HEY Approved With Trial

Marco Arment:

I bet they come to a compromise where neither side has to lose face and “back down”, such as Hey adding some free functionality such that the app can do something without a purchase but also without adding IAP. (Apple’s letter effectively invited them to do this.)

Jason Fried (also: David Heinemeier Hansson, Hacker News):

Phil Schiller, Apple’s Senior Vice President of Worldwide Marketing, told us the kind of changes he’d love to see us make. His primary objection was “You download the app and it doesn’t work, that’s not what we want on the store.”

[…]

This new version introduces a new free option for the iOS app. Now users can sign up directly in-app for a free, temporary, randomized @hey.com email address that works for 14 days. Think of it like a temporary SIM card you buy when traveling. Or for when you don’t want to give out your real email address, like a short term “for sale” listing, like Craigslist does it.

Rory Prior:

This is not really a great look for either Apple or Hey. If the solution was just ‘add a demo’ (in all but name) then it’s more contorting of the rules to save face. Very much doubt this will become a blanket exception for other developers.

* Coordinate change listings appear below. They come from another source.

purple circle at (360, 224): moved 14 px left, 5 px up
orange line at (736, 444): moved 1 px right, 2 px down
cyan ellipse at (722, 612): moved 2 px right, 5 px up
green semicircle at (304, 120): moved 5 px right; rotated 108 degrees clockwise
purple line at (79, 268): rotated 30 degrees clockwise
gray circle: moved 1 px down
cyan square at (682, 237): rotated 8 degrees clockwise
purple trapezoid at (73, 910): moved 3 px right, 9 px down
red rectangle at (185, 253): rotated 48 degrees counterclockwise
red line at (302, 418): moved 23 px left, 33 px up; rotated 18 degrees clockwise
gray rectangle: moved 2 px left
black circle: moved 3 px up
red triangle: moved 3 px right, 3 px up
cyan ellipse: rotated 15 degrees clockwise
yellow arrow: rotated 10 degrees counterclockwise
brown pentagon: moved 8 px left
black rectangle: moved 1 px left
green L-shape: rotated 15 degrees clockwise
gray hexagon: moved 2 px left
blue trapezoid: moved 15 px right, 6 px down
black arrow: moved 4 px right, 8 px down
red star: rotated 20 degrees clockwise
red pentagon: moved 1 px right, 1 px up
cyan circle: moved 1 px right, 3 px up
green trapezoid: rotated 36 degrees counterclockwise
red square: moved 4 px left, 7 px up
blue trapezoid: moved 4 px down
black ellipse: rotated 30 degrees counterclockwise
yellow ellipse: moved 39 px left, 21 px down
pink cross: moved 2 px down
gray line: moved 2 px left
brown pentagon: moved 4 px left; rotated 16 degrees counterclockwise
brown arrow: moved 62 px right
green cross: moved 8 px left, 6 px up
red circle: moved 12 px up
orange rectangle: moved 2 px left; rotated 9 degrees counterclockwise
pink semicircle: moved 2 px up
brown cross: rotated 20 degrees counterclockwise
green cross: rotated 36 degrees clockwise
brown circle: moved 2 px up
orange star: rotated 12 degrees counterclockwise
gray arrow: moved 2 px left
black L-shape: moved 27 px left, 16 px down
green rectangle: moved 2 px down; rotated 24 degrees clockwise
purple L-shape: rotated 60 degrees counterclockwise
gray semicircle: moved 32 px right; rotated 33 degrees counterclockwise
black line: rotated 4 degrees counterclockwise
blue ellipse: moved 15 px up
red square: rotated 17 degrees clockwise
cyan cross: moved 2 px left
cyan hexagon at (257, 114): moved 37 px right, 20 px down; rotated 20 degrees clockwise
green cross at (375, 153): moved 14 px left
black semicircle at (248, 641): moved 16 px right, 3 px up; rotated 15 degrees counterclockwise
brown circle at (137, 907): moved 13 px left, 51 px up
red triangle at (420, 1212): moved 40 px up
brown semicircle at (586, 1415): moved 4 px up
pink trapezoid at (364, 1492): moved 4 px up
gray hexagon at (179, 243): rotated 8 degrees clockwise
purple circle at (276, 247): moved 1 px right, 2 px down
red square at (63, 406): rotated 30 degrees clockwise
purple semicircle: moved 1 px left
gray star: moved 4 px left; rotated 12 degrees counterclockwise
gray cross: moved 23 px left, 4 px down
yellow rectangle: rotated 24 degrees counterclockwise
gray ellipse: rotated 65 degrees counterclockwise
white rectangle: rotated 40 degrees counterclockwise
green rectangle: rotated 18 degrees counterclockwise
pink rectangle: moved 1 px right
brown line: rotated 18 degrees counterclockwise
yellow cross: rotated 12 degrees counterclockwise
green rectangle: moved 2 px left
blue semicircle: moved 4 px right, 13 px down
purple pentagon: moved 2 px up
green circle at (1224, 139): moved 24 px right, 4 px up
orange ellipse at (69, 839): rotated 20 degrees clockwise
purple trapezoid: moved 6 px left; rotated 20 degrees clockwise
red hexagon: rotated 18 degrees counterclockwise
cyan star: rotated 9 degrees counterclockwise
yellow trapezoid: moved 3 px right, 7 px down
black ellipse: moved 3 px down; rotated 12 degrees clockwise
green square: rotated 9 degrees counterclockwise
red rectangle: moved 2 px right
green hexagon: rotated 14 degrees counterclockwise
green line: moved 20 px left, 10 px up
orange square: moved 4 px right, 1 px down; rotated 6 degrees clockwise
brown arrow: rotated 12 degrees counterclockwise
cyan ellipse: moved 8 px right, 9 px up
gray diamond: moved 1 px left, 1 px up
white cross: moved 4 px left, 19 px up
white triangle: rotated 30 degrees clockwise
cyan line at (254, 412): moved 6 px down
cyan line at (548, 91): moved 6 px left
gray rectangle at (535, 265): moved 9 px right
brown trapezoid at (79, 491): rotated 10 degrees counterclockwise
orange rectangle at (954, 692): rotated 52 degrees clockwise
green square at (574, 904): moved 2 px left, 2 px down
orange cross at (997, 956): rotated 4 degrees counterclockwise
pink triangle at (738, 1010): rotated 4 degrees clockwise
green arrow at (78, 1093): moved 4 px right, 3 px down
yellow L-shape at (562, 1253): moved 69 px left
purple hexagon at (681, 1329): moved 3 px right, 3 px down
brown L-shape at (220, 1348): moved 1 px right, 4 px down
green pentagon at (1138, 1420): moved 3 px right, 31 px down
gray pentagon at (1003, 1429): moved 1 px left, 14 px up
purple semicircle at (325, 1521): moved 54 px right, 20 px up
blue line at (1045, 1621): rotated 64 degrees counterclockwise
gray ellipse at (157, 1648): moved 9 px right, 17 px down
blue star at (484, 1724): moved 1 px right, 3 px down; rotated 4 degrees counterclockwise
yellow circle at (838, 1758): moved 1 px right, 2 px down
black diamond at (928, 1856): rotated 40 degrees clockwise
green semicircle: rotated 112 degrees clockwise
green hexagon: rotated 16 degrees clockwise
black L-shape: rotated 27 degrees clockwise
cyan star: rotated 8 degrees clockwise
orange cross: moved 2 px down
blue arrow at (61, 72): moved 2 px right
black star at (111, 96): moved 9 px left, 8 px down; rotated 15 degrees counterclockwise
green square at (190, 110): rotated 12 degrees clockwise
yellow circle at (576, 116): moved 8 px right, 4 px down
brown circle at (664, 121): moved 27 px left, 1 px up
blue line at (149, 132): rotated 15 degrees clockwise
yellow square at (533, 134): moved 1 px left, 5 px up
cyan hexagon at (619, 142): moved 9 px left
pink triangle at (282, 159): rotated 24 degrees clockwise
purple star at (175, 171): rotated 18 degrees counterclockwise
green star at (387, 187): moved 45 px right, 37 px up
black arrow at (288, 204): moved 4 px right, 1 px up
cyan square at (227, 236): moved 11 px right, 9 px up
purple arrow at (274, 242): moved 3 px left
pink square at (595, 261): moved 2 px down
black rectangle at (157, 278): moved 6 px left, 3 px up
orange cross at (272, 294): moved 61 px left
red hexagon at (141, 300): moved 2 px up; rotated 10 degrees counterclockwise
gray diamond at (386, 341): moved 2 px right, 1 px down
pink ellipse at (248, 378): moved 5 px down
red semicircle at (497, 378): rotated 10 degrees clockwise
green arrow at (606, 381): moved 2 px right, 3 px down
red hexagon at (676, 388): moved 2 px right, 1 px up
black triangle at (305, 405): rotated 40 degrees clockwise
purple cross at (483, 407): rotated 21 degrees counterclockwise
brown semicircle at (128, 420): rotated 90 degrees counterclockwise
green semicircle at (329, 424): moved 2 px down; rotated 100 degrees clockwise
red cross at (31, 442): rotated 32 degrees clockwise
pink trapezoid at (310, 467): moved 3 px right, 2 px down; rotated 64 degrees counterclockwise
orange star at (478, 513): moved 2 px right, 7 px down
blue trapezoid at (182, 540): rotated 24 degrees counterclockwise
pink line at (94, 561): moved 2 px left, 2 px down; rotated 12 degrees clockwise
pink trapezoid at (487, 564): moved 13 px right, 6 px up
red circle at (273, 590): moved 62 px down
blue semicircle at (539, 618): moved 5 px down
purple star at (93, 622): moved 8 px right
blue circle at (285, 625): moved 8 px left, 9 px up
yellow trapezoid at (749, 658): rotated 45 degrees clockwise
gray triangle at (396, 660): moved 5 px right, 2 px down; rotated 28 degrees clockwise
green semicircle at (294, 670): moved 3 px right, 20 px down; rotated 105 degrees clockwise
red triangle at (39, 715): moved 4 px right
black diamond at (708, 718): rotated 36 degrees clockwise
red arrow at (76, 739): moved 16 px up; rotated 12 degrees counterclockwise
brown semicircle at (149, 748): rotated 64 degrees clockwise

It’s especially weird because the guidelines have always forbidden demos. So why would adding a demo give the app an out for the obligation to use IAP? If you accept Apple’s reading of the guidelines for reader apps and business vs. consumer, the proposed changes address none of the violations. Absent the controversy, it seems unlikely that this would lead to approval. But what Basecamp has done is clever, because (I guess) you can keep signing up for temporary addresses. Instead of being a time-limited demo for a regular e-mail provider, the spin is that it’s a fully-featured client for a temporary e-mail service.

David Heinemeier Hansson:

Apple has definitively approved HEY in the App Store!! No IAP, no 30% cut, but we’ve opened the door to a free temp address service, and use same app for work accounts.

Good for them, but it’s now even less clear what the guidelines mean. I expect that other apps that try to just “add a demo” or unrelated functionality will be rejected, although perhaps FastMail could create a similar randomized e-mail service.

Previously:

Skylake QA Drove Apple Away

Dave James (via Slashdot, MacRumors):

The “bad quality assurance of Skylake” was responsible for Apple finally making the decision to ditch Intel and focus on its own ARM-based processors for high-performance machines. That’s the claim made by outspoken former Intel principal engineer, François Piednoël.

[…]

“The quality assurance of Skylake was more than a problem,” says Piednoël during a casual Xplane chat and stream session. “It was abnormally bad. We were getting way too much citing for little things inside Skylake. Basically our buddies at Apple became the number one filer of problems in the architecture. And that went really, really bad.

“When your customer starts finding almost as much bugs as you found yourself, you’re not leading into the right place.”